I need the number of lines in the data that include "kunder"; reply with that number alone.

**Supplied records**
-=-=-=-=-
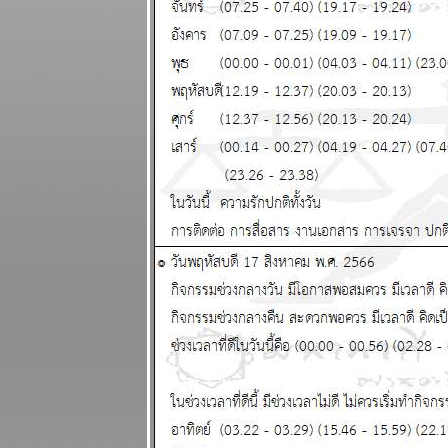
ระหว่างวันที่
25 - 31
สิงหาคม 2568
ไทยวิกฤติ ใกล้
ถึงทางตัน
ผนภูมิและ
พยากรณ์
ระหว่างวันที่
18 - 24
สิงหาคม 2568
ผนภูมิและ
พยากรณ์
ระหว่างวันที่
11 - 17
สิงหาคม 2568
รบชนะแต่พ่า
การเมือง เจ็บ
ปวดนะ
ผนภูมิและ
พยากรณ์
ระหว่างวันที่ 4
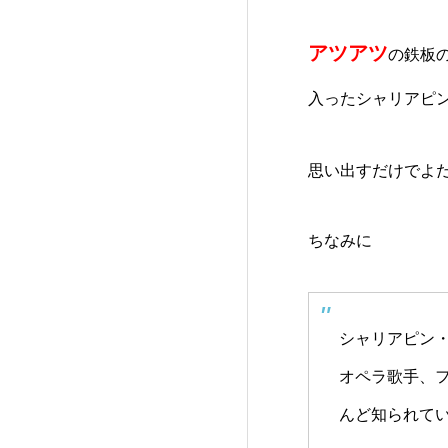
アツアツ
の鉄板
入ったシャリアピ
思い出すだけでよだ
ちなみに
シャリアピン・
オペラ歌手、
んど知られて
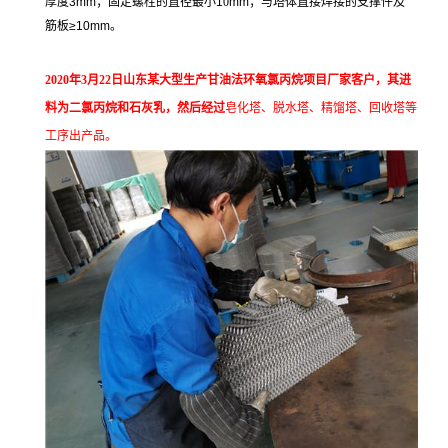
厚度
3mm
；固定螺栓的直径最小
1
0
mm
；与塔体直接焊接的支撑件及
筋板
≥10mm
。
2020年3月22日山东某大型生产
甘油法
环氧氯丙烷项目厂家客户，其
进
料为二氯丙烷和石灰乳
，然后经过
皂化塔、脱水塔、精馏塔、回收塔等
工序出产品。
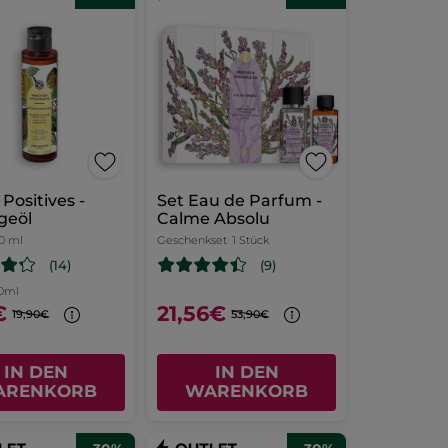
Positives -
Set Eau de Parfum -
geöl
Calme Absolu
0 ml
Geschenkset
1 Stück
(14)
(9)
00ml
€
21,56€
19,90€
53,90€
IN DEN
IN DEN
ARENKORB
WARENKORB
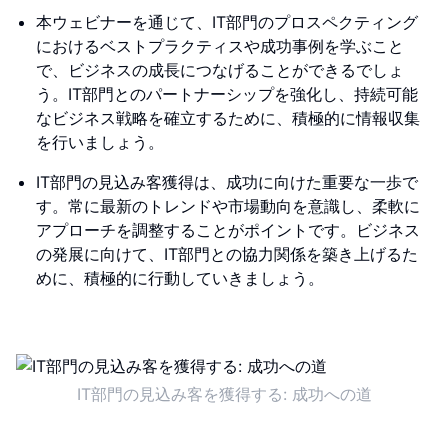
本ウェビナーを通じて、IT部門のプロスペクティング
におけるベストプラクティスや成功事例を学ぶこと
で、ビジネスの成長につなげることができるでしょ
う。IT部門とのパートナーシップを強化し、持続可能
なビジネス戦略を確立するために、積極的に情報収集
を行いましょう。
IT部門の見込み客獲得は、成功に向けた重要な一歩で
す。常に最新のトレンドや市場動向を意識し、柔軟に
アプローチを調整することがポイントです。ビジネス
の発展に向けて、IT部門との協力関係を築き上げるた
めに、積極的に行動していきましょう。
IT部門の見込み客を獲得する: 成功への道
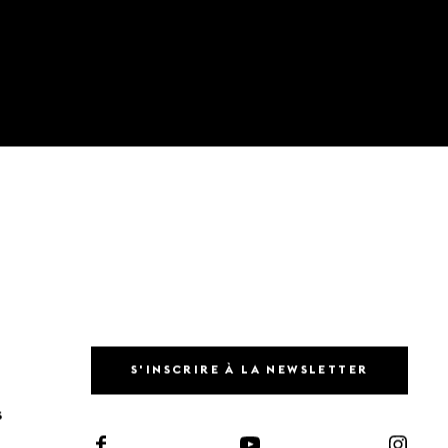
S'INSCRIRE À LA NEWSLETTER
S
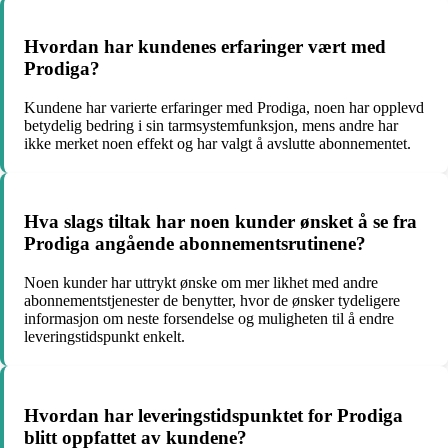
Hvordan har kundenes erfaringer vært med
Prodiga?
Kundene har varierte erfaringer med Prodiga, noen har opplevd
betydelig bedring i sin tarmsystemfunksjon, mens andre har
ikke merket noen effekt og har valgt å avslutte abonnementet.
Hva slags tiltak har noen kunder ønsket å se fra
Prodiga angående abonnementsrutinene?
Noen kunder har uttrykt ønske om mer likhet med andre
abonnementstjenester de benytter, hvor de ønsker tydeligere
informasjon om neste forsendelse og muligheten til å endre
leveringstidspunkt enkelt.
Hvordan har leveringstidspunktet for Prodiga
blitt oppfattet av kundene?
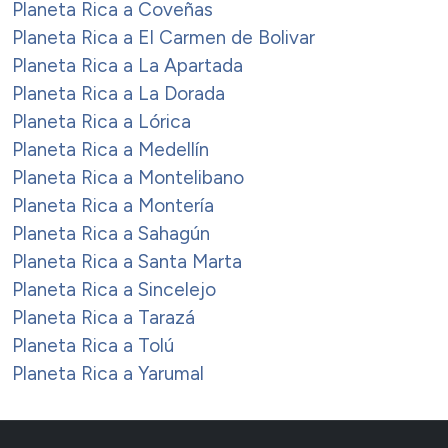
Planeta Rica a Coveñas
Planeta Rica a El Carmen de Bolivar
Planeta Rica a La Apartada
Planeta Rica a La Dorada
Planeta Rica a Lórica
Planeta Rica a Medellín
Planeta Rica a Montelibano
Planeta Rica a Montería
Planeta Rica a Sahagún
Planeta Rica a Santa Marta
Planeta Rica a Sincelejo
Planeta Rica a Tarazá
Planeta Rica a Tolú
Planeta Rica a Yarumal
-=-=-=-=-
**Output below**
2